> [作業内容 A]: 記録のうち「établissements」という文字列を含む行は何行あるか。その数だけを答えよ。

> [本文]:
....

2017.03.06(月) (ヘル+スケル)ター

 僕はやらないのですが
 パチンコというものがある。
 パチンコは楽しい。パチンコは気持ちよい。お金が増えることもある。
「射幸心」なるものを煽り、人間にとって根源的な欲求をある意味では満たす。
 依存症になることもあるが、それも人間らしいといえば、人間らしいと言ってしまえる。
 誰もがパチンコにはまってしまう可能性を持っているし、「パチンコ」ではなくても、べつの何かに似たようなはまりかたをする人はとても多いはずだ。
 パチンコにはまる人を、パチンコにはまらない人は、ばかにしたり、「自分とは関係ない」と思ってしまうが、そういう「自分とは関係ない」人たちは、とてもたくさんいる。本当にたくさんいる。そういう人の存在を無視すると、世の中のけっこう多くの範囲に対して、目をつぶることになる。

「パチンコのようなものにはまってしまうのは、人間らしいことだ。」
 実際にパチンコにはまってしまうことがなくても、ツムツムや2048といった単純なゲームにはまったり、ソーシャルゲームに依存して課金しまくったり、アイドルに熱を上げたり、たばこを吸ったり、「パチンコのようなもの」は、いろんな形をとる。心当たりがまったくない、という人はあんまりいないはずだ。
 だから、パチンコにはまる、というのは、そういった人間らしさを象徴するもので、「自分とは関係ない」と思うのは、本当はまちがっている。
 パチンコは、人間の根源的な部分をえぐり出すもので、
 パチンコにはまる人たちの転落を卓抜な心理描写で克明に描いた《この作品》は、人間の深部を暴き出す歴史的快作である。


 まあ、そうなのかもしれない。
 納得もする。
 だけど、それでも僕はパチンコを好きにはならないし、パチンコにはまる人たちの転落を卓抜な心理描写で克明に描いた《その作品》も、好きになるかどうかはわからない。

....

> [対象の記録]:
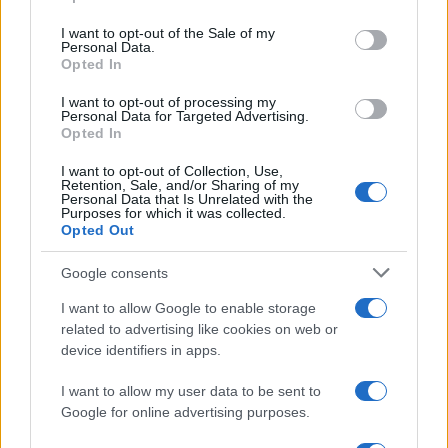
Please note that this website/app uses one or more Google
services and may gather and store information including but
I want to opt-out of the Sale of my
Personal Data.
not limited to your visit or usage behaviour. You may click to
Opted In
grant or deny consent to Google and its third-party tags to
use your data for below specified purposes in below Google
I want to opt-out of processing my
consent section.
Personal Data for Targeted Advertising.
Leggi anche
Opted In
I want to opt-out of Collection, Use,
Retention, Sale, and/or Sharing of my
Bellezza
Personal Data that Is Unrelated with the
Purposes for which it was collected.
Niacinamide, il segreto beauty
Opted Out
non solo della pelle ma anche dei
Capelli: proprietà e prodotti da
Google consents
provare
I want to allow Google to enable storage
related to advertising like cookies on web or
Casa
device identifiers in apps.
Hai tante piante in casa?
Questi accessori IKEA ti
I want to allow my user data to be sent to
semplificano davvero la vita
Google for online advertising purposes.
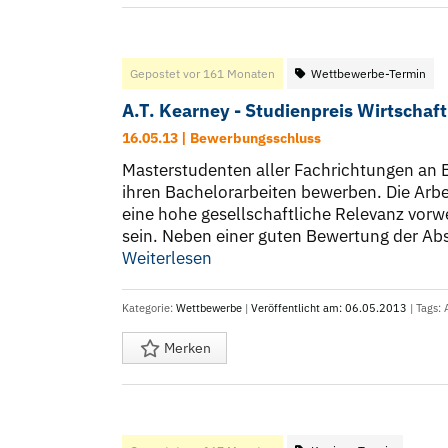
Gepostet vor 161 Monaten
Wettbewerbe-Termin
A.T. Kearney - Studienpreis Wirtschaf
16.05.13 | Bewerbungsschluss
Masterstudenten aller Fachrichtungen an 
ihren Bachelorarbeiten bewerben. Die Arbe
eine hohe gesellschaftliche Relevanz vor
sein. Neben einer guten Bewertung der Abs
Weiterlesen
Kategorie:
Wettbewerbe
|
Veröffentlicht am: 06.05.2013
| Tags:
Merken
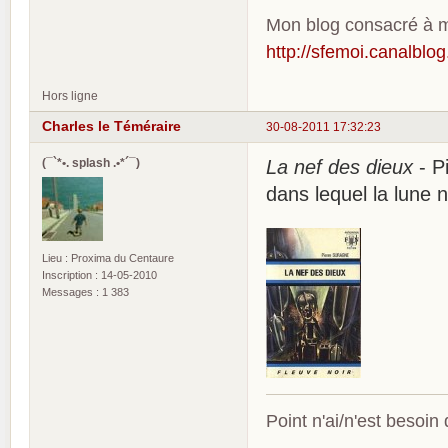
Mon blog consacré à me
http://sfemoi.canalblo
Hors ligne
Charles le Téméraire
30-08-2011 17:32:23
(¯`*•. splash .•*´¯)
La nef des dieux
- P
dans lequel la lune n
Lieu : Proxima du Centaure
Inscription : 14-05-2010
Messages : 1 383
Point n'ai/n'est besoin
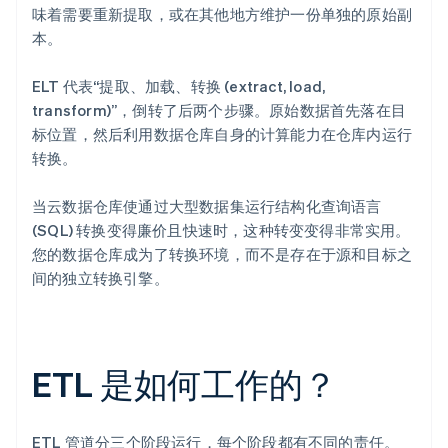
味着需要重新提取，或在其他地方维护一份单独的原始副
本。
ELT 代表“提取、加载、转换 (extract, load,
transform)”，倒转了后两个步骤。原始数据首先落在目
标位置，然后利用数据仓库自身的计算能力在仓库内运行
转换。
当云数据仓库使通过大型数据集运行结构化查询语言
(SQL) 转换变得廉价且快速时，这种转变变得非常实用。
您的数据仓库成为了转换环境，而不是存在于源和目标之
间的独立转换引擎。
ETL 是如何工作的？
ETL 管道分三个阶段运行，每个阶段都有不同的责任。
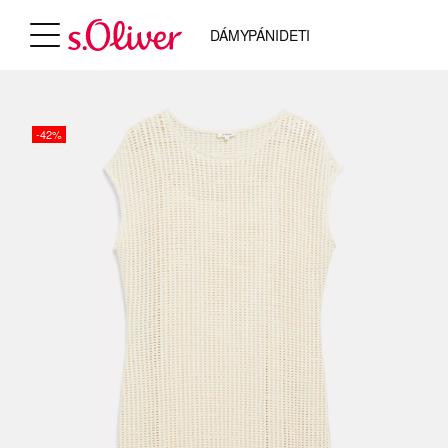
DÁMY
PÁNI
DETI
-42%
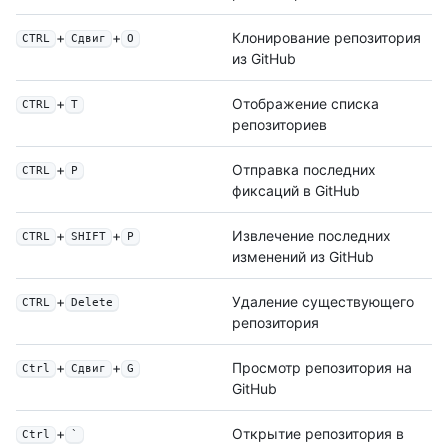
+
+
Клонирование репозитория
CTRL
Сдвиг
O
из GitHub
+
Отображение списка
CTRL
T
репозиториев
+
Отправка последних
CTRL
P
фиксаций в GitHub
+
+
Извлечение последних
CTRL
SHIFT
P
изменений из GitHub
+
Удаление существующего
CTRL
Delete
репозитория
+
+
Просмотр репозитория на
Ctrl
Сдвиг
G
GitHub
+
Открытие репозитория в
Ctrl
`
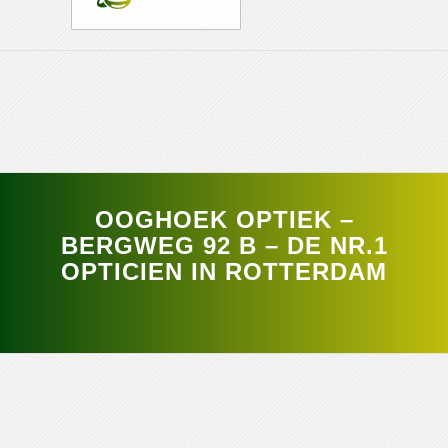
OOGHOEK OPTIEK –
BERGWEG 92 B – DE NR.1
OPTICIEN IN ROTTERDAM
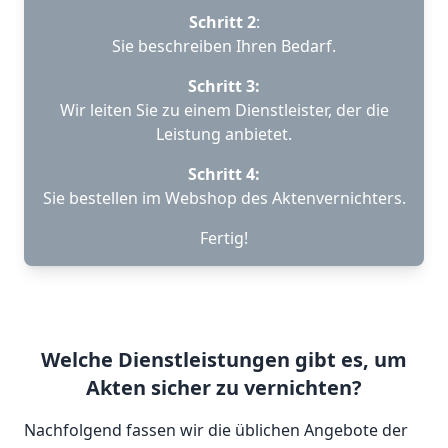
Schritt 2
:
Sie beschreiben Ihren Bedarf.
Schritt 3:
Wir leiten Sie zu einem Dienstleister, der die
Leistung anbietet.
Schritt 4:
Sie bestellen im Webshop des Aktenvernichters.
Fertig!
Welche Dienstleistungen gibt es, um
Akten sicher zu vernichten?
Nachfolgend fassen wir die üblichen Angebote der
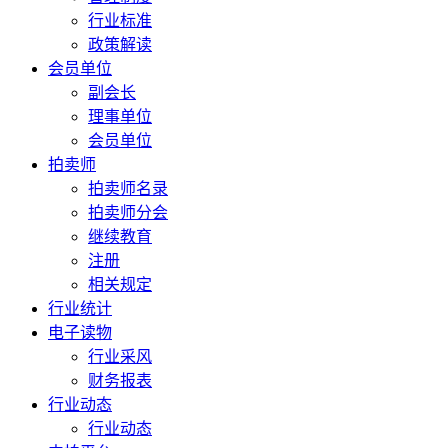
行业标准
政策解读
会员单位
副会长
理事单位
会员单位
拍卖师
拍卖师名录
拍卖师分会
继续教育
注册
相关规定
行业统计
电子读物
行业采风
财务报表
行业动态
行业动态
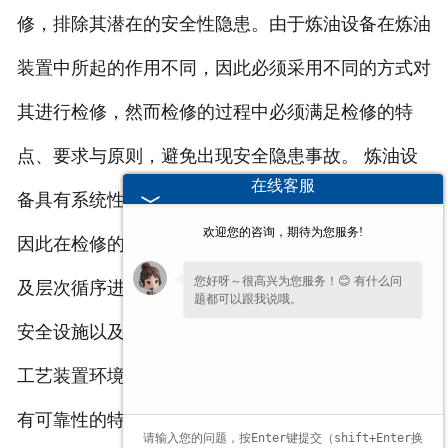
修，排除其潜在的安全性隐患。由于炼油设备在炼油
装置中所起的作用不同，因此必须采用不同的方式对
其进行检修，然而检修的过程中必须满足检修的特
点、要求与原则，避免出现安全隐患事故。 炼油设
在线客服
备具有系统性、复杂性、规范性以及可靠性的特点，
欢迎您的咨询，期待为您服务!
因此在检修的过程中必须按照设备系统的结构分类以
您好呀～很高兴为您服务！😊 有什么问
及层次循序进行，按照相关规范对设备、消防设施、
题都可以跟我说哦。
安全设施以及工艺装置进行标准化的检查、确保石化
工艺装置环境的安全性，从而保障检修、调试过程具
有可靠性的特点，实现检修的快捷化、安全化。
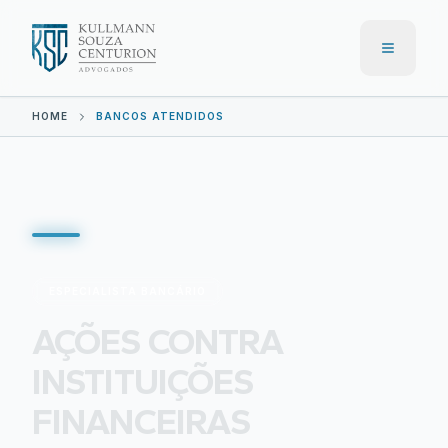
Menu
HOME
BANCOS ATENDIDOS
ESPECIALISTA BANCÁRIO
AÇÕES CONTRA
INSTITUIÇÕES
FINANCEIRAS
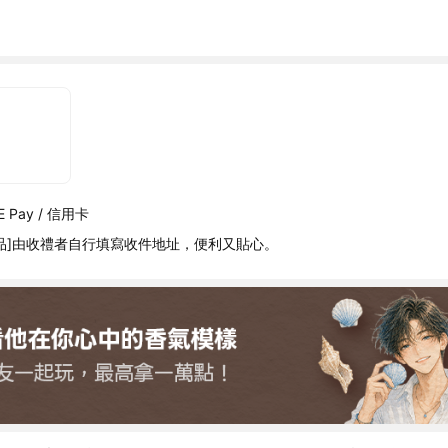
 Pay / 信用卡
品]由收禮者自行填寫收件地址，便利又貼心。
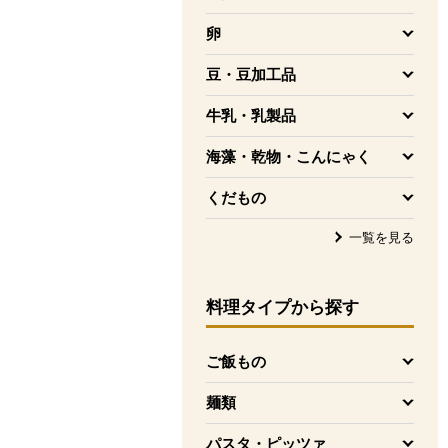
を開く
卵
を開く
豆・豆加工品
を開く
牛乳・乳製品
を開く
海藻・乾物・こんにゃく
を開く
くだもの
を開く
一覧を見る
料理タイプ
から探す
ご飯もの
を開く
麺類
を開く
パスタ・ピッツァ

....

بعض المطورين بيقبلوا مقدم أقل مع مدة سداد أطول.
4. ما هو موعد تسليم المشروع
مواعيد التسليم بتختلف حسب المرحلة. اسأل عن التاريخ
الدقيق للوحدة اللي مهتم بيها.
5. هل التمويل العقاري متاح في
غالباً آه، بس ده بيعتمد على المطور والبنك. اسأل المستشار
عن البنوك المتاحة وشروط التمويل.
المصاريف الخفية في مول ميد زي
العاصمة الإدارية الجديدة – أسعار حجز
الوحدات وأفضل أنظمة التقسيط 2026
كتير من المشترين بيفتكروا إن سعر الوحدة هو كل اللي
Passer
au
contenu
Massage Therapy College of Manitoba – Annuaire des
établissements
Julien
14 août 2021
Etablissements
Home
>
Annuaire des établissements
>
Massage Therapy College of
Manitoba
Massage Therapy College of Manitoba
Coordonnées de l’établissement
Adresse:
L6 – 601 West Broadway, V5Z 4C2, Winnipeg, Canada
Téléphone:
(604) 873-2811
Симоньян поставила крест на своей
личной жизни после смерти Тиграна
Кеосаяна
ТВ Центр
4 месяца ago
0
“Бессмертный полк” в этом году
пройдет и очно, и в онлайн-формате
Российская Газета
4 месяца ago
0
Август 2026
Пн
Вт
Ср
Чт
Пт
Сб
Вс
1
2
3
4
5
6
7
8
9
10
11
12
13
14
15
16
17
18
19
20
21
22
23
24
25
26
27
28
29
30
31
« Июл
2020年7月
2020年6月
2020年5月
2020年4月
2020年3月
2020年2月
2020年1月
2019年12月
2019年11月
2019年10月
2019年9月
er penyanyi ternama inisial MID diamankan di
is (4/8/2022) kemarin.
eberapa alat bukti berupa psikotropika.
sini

....

> [作業内容 B]:
本文について、次の問いに答えよ。
(i) 書き手はパチンコをやるか。
(ii) 単純なゲームの例として挙げられている二つは何か。
(iii) 最後の段落で、書き手はパチンコを好きになると述べているか。

> [解答 A]: 2

> [解答 B]:
(i) やらない。
(ii) ツムツムと2048。
(iii) 好きにはならないと述べている。